Dummy variables 𝑞 𝑝 𝑟 𝑣 𝑤 𝑧 are mutually distinct and distinct from all other variables.

Step	Hyp	Ref	Expression
1		prtlem18.1	. . . 4 ⊢ ∼ = {⟨𝑥, 𝑦⟩ ∣ ∃𝑢 ∈ 𝐴 (𝑥 ∈ 𝑢 ∧ 𝑦 ∈ 𝑢)}
2	1	relopabiv 5776	. . 3 ⊢ Rel ∼
3	2	a1i 11	. 2 ⊢ (Prt 𝐴 → Rel ∼ )
4	1	prtlem16 39315	. . 3 ⊢ dom ∼ = ∪ 𝐴
5	4	a1i 11	. 2 ⊢ (Prt 𝐴 → dom ∼ = ∪ 𝐴)
6		prtlem15 39321	. . . . . 6 ⊢ (Prt 𝐴 → (∃𝑣 ∈ 𝐴 ∃𝑞 ∈ 𝐴 ((𝑧 ∈ 𝑣 ∧ 𝑤 ∈ 𝑣) ∧ (𝑤 ∈ 𝑞 ∧ 𝑝 ∈ 𝑞)) → ∃𝑟 ∈ 𝐴 (𝑧 ∈ 𝑟 ∧ 𝑝 ∈ 𝑟)))
7	1	prtlem13 39314	. . . . . . . 8 ⊢ (𝑧 ∼ 𝑤 ↔ ∃𝑣 ∈ 𝐴 (𝑧 ∈ 𝑣 ∧ 𝑤 ∈ 𝑣))
8	1	prtlem13 39314	. . . . . . . 8 ⊢ (𝑤 ∼ 𝑝 ↔ ∃𝑞 ∈ 𝐴 (𝑤 ∈ 𝑞 ∧ 𝑝 ∈ 𝑞))
9	7, 8	anbi12i 629	. . . . . . 7 ⊢ ((𝑧 ∼ 𝑤 ∧ 𝑤 ∼ 𝑝) ↔ (∃𝑣 ∈ 𝐴 (𝑧 ∈ 𝑣 ∧ 𝑤 ∈ 𝑣) ∧ ∃𝑞 ∈ 𝐴 (𝑤 ∈ 𝑞 ∧ 𝑝 ∈ 𝑞)))
10		reeanv 3209	. . . . . . 7 ⊢ (∃𝑣 ∈ 𝐴 ∃𝑞 ∈ 𝐴 ((𝑧 ∈ 𝑣 ∧ 𝑤 ∈ 𝑣) ∧ (𝑤 ∈ 𝑞 ∧ 𝑝 ∈ 𝑞)) ↔ (∃𝑣 ∈ 𝐴 (𝑧 ∈ 𝑣 ∧ 𝑤 ∈ 𝑣) ∧ ∃𝑞 ∈ 𝐴 (𝑤 ∈ 𝑞 ∧ 𝑝 ∈ 𝑞)))
11	9, 10	bitr4i 278	. . . . . 6 ⊢ ((𝑧 ∼ 𝑤 ∧ 𝑤 ∼ 𝑝) ↔ ∃𝑣 ∈ 𝐴 ∃𝑞 ∈ 𝐴 ((𝑧 ∈ 𝑣 ∧ 𝑤 ∈ 𝑣) ∧ (𝑤 ∈ 𝑞 ∧ 𝑝 ∈ 𝑞)))
12	1	prtlem13 39314	. . . . . 6 ⊢ (𝑧 ∼ 𝑝 ↔ ∃𝑟 ∈ 𝐴 (𝑧 ∈ 𝑟 ∧ 𝑝 ∈ 𝑟))
13	6, 11, 12	3imtr4g 296	. . . . 5 ⊢ (Prt 𝐴 → ((𝑧 ∼ 𝑤 ∧ 𝑤 ∼ 𝑝) → 𝑧 ∼ 𝑝))
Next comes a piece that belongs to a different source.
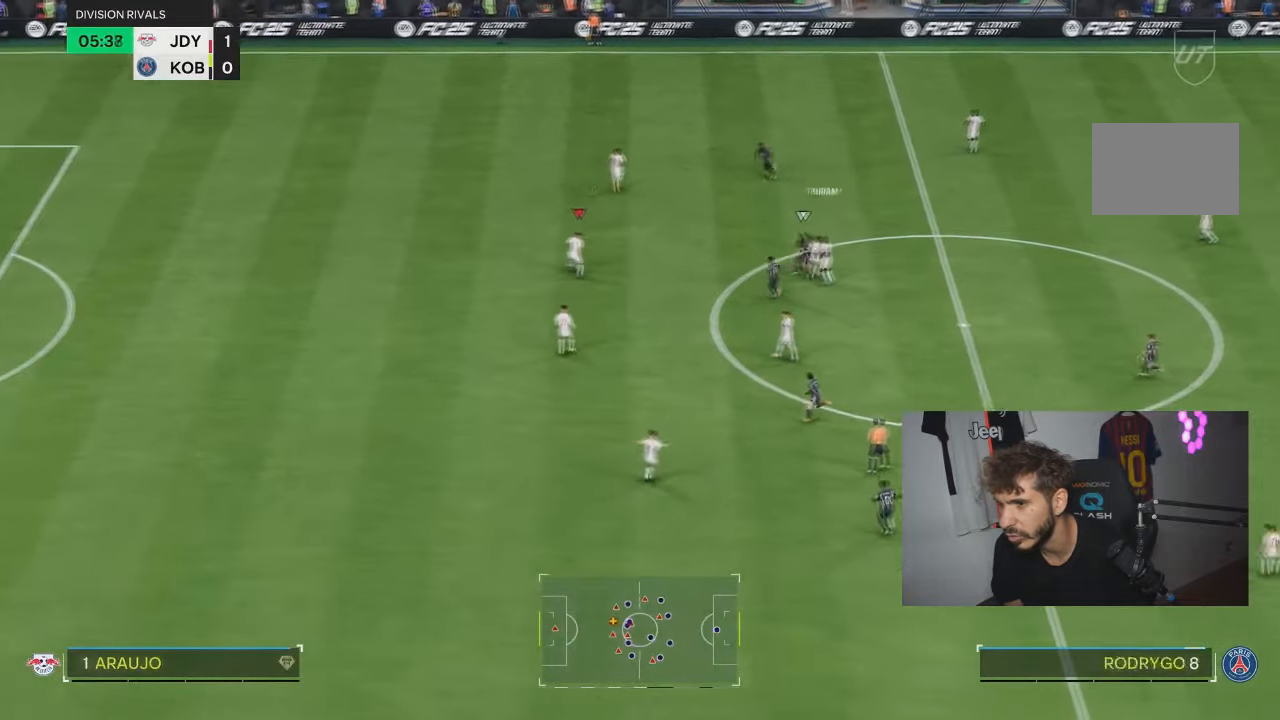
{"dt_ms": 501, "buttons": [], "left_stick": "up", "right_stick": "center", "events": []}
14		pm3.22 459	. . . . . . 7 ⊢ ((𝑧 ∈ 𝑣 ∧ 𝑤 ∈ 𝑣) → (𝑤 ∈ 𝑣 ∧ 𝑧 ∈ 𝑣))
15	14	reximi 3075	. . . . . 6 ⊢ (∃𝑣 ∈ 𝐴 (𝑧 ∈ 𝑣 ∧ 𝑤 ∈ 𝑣) → ∃𝑣 ∈ 𝐴 (𝑤 ∈ 𝑣 ∧ 𝑧 ∈ 𝑣))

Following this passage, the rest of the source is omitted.